(Collected data)
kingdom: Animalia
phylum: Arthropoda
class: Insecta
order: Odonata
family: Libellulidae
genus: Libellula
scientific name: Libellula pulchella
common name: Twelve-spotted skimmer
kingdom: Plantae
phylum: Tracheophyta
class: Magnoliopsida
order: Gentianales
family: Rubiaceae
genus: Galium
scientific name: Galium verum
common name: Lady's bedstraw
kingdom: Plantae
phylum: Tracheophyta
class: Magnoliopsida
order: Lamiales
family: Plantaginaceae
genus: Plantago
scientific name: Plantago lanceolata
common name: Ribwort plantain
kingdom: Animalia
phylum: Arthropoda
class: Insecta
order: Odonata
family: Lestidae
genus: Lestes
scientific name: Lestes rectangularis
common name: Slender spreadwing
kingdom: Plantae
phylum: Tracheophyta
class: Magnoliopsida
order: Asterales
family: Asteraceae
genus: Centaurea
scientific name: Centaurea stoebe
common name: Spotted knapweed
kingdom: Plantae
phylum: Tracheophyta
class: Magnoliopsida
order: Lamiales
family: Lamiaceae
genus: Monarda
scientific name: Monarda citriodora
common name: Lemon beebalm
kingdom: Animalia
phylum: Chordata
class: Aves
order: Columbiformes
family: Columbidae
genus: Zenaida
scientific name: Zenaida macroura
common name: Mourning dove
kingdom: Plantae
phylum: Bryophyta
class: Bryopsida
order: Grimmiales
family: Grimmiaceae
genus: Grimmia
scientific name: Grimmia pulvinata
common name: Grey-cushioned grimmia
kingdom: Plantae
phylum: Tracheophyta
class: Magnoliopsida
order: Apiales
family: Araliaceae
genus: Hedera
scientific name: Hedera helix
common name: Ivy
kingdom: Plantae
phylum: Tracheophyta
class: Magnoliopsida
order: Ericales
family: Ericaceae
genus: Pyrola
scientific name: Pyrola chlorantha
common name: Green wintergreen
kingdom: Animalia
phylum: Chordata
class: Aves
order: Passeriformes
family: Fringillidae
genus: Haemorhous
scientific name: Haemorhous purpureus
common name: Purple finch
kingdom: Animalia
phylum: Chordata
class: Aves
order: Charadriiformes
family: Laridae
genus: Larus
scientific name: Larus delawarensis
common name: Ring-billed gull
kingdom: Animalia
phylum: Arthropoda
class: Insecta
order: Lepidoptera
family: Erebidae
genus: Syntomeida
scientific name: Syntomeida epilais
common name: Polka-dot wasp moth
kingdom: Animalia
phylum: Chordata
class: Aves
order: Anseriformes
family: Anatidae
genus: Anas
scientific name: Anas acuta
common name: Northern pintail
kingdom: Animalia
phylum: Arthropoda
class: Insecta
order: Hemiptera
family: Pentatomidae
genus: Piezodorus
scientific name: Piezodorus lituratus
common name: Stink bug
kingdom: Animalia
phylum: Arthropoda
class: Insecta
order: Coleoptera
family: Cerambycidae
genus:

▶ [Problem requirements]: Replace every "common name" in the records with "vernacular name", and give all the lines again with nothing else changed.

▶ [Correct output]:
kingdom: Animalia
phylum: Arthropoda
class: Insecta
order: Odonata
family: Libellulidae
genus: Libellula
scientific name: Libellula pulchella
vernacular name: Twelve-spotted skimmer
kingdom: Plantae
phylum: Tracheophyta
class: Magnoliopsida
order: Gentianales
family: Rubiaceae
genus: Galium
scientific name: Galium verum
vernacular name: Lady's bedstraw
kingdom: Plantae
phylum: Tracheophyta
class: Magnoliopsida
order: Lamiales
family: Plantaginaceae
genus: Plantago
scientific name: Plantago lanceolata
vernacular name: Ribwort plantain
kingdom: Animalia
phylum: Arthropoda
class: Insecta
order: Odonata
family: Lestidae
genus: Lestes
scientific name: Lestes rectangularis
vernacular name: Slender spreadwing
kingdom: Plantae
phylum: Tracheophyta
class: Magnoliopsida
order: Asterales
family: Asteraceae
genus: Centaurea
scientific name: Centaurea stoebe
vernacular name: Spotted knapweed
kingdom: Plantae
phylum: Tracheophyta
class: Magnoliopsida
order: Lamiales
family: Lamiaceae
genus: Monarda
scientific name: Monarda citriodora
vernacular name: Lemon beebalm
kingdom: Animalia
phylum: Chordata
class: Aves
order: Columbiformes
family: Columbidae
genus: Zenaida
scientific name: Zenaida macroura
vernacular name: Mourning dove
kingdom: Plantae
phylum: Bryophyta
class: Bryopsida
order: Grimmiales
family: Grimmiaceae
genus: Grimmia
scientific name: Grimmia pulvinata
vernacular name: Grey-cushioned grimmia
kingdom: Plantae
phylum: Tracheophyta
class: Magnoliopsida
order: Apiales
family: Araliaceae
genus: Hedera
scientific name: Hedera helix
vernacular name: Ivy
kingdom: Plantae
phylum: Tracheophyta
class: Magnoliopsida
order: Ericales
family: Ericaceae
genus: Pyrola
scientific name: Pyrola chlorantha
vernacular name: Green wintergreen
kingdom: Animalia
phylum: Chordata
class: Aves
order: Passeriformes
family: Fringillidae
genus: Haemorhous
scientific name: Haemorhous purpureus
vernacular name: Purple finch
kingdom: Animalia
phylum: Chordata
class: Aves
order: Charadriiformes
family: Laridae
genus: Larus
scientific name: Larus delawarensis
vernacular name: Ring-billed gull
kingdom: Animalia
phylum: Arthropoda
class: Insecta
order: Lepidoptera
family: Erebidae
genus: Syntomeida
scientific name: Syntomeida epilais
vernacular name: Polka-dot wasp moth
kingdom: Animalia
phylum: Chordata
class: Aves
order: Anseriformes
family: Anatidae
genus: Anas
scientific name: Anas acuta
vernacular name: Northern pintail
kingdom: Animalia
phylum: Arthropoda
class: Insecta
order: Hemiptera
family: Pentatomidae
genus: Piezodorus
scientific name: Piezodorus lituratus
vernacular name: Stink bug
kingdom: Animalia
phylum: Arthropoda
class: Insecta
order: Coleoptera
family: Cerambycidae
genus:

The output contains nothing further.